Some BA programs, like Iowa State's BA in psychology, require students to add a second major or minor in another area. This type of requirement expands a student's area of study and provides more opportunities to pursue careers in fields outside of psychology.
Regardless of whether you choose a BA or BS in psychology, the curricula for these programs focus heavily on research. Baker notes that experience gained through conducting research can be applied to many careers:
"Students do not need to be interested in graduate work to elect to work in a research lab because the skills gained from these experiences — analytical thinking, problem-solving, following deadlines, detail-orientation, and communication — are relevant to a variety of fields."

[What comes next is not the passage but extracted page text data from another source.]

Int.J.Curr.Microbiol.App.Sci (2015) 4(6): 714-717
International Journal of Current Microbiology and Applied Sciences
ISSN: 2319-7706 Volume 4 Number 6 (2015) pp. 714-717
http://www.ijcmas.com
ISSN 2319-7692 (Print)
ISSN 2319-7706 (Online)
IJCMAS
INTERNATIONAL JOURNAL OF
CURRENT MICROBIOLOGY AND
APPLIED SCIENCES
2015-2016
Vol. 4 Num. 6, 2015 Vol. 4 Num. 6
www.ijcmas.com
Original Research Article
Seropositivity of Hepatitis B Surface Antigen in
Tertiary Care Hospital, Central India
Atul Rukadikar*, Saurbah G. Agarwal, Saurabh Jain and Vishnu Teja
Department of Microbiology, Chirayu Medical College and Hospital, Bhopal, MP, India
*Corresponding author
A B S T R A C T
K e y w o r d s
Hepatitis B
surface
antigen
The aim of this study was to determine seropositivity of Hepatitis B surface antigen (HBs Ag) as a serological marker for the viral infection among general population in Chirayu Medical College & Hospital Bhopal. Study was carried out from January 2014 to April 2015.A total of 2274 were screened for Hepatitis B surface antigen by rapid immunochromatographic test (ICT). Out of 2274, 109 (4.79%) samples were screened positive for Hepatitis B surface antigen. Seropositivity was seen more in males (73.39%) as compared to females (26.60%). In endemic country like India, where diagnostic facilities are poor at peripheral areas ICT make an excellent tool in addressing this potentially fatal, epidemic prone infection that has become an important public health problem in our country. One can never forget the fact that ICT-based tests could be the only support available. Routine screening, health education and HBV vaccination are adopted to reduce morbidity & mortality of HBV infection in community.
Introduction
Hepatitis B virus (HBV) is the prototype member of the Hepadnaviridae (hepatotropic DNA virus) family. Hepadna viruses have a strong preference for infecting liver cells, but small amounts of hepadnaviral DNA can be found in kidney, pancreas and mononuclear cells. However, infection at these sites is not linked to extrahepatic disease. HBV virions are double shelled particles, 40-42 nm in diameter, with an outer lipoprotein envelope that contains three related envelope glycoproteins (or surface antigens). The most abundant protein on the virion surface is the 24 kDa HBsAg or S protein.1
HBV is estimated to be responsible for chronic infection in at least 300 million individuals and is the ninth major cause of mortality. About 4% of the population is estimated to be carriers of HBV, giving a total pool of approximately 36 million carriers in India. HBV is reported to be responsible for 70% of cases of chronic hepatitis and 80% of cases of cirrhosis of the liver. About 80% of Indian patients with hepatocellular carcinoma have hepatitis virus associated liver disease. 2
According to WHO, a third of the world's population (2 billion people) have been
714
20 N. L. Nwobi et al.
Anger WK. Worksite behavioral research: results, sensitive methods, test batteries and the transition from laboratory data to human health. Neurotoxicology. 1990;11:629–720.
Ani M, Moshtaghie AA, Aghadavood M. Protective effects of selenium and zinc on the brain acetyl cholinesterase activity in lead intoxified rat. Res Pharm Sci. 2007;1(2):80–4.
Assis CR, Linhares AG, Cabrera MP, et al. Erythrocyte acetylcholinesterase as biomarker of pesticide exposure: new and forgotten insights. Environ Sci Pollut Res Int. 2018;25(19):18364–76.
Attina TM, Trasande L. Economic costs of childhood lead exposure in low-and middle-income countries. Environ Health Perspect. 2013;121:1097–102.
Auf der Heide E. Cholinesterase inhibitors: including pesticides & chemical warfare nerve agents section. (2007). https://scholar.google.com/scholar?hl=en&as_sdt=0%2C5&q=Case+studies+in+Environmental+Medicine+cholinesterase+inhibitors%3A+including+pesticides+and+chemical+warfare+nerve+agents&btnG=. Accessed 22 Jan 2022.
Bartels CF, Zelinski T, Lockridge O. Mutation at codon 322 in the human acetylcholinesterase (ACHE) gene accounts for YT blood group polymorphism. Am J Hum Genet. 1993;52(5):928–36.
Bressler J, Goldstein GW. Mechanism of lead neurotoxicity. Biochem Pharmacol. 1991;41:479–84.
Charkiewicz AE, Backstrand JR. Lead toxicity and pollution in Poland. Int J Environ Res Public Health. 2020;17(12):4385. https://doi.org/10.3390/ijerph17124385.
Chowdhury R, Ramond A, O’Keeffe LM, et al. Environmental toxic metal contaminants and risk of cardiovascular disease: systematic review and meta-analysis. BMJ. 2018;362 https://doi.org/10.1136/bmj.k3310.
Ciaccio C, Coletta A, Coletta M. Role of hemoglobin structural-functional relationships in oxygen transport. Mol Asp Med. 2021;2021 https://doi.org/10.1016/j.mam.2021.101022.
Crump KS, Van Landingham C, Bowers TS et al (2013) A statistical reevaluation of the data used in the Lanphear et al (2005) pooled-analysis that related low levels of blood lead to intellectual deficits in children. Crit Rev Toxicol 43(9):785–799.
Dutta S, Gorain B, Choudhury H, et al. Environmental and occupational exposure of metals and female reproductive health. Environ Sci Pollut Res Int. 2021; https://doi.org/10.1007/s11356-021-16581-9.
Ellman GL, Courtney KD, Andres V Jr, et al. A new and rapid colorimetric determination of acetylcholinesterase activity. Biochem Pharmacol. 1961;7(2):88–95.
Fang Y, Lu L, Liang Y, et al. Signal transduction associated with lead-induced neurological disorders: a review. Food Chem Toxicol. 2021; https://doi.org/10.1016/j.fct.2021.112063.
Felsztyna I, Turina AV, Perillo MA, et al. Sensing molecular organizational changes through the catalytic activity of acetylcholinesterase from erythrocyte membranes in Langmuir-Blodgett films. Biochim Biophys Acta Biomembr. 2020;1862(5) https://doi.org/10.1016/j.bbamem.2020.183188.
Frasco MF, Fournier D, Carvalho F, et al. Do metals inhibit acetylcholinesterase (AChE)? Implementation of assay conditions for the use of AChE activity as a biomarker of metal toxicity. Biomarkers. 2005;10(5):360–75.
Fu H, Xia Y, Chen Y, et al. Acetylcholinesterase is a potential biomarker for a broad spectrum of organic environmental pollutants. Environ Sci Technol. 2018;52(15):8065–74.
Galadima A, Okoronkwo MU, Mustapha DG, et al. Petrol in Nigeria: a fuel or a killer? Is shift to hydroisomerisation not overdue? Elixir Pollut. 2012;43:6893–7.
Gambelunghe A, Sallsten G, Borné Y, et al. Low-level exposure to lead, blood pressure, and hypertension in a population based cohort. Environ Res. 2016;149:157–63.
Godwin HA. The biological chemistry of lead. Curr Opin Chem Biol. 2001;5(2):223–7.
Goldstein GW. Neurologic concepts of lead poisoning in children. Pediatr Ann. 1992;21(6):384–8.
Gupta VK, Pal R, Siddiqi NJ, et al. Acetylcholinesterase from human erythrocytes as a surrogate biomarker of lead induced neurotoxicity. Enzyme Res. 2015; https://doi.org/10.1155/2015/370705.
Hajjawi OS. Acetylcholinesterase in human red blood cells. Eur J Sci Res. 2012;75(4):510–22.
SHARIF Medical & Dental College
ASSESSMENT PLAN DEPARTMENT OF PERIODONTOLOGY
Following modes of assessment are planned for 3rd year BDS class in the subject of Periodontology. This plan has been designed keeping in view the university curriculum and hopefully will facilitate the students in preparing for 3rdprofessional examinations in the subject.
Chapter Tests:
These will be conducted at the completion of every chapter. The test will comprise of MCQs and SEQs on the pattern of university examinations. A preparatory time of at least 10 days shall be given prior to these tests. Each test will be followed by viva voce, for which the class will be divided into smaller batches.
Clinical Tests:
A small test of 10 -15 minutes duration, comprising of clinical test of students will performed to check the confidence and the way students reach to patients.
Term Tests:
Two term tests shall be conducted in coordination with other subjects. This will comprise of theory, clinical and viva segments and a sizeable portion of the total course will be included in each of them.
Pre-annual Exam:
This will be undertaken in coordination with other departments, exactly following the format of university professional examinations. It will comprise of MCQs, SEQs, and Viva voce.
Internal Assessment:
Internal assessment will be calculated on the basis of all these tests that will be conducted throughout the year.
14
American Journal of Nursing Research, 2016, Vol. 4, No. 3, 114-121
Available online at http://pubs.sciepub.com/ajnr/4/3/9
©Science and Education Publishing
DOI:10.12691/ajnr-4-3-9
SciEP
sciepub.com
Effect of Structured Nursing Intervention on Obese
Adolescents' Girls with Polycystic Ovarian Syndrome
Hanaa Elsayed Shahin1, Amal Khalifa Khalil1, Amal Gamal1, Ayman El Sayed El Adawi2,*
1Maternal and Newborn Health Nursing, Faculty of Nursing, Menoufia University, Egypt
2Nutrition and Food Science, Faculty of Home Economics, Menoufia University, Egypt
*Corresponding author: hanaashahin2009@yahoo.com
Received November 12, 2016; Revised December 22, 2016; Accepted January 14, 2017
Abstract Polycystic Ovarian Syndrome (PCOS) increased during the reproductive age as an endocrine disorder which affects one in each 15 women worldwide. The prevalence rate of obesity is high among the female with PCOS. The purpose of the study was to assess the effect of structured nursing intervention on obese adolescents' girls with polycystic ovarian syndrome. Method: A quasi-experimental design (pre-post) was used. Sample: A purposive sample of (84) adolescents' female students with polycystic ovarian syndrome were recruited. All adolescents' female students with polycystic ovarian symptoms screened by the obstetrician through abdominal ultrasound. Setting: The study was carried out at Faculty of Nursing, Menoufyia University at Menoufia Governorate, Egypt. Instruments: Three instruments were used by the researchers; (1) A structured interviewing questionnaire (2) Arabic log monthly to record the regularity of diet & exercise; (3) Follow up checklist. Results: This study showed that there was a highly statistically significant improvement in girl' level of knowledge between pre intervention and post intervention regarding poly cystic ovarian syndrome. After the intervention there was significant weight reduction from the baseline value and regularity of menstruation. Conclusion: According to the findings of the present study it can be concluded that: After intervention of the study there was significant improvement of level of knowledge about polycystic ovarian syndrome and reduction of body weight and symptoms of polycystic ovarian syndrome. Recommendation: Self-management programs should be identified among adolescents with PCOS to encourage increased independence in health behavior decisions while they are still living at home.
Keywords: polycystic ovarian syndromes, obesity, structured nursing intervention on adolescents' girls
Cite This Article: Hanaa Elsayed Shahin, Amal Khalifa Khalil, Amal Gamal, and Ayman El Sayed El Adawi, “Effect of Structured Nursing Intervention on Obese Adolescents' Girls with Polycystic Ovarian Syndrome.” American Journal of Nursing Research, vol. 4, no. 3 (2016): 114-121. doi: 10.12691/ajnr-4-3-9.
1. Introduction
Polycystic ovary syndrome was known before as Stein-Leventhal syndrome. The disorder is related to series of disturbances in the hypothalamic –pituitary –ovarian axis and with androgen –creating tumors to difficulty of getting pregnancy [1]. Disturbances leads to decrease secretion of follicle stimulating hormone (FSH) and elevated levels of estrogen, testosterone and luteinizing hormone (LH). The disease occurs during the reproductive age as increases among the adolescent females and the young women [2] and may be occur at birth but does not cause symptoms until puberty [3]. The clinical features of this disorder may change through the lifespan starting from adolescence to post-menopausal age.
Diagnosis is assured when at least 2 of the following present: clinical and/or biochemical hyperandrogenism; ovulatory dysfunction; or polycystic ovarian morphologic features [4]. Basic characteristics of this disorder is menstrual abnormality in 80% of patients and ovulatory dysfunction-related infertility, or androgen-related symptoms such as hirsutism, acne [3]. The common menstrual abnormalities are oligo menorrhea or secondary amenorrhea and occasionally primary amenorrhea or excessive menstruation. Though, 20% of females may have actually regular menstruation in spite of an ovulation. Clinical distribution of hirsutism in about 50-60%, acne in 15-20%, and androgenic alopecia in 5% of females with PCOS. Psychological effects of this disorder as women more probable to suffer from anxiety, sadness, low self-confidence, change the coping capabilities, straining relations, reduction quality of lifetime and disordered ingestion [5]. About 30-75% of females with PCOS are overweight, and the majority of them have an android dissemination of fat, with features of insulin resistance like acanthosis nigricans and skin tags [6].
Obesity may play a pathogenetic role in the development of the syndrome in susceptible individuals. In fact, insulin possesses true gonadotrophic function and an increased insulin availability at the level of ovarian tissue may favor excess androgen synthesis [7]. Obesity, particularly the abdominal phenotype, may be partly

How Can Graduate School Improve Job Prospects?
While most psychology students do not go on to pursue a graduate degree, the APA has found that earning a graduate degree in psychology is likely to increase rates of job satisfaction and your likelihood of finding employment in the field. The APA also reports that about 25% of psychology baccalaureates go to graduate school in psychology, with another 18% continuing their education in another field.
Some psychology majors may not even know that many occupations related to psychology require a graduate degree. Dr. Randi Brown, a school psychologist, remembers realizing that many of the career paths she was interested in required at least a master's degree.
"Take my job as a school psychologist, for instance," she said. "In most states, including New York, you only need a master's degree, but if you want to conduct a private practice, you must have a license to do so, which requires a doctoral degree." Brown received a doctorate in school psychology from Yeshiva University in 1994.
While most psychology students do not go on to pursue a graduate degree, the APA has found that earning a graduate degree in psychology is likely to increase rates of job satisfaction and your likelihood of finding employment in the field.
A master's in psychology opens the door to counseling careers, including marriage and family therapists or school or career counselors. Students who enjoy designing studies, creating surveys, and analyzing data can also find work as survey researchers with a master's in psychology.
If you have your sights set on a career as a clinical psychologist, then earning a Ph.D. in psychology or a Psy.D. is necessary. Clinical psychologicals earn an annual median salary of $79,010, and jobs in the field are expected to grow 14% between 2018 and 2028 — much faster than the national average.
It's also worth noting that growth rates and wages vary for different specialties within psychology. For example, industrial-organizational psychologists, who study workplace efficiency and often work for private corporations, enjoy annual mean wages of $109,030.
Is Graduate School Right for You?
Considering the high cost of many graduate programs, the decision to pursue an advanced degree should not be made lightly. Baker advises against using graduate school to explore career paths or to delay entering the workforce. She suggests taking a gap year to build skills and gain work experience, which will help clarify your career goals.
"The cost of an advanced degree should be seen as an investment in one's career and passion," Baker said. "If attending graduate school will help a person get to where they want to be professionally, then easily it is worth the cost."
Lastly, it is important to remember that each state has its own requirements for psychologist licensure, and you should research the requirements for the state where you plan to work before deciding whether to pursue a master's or doctorate.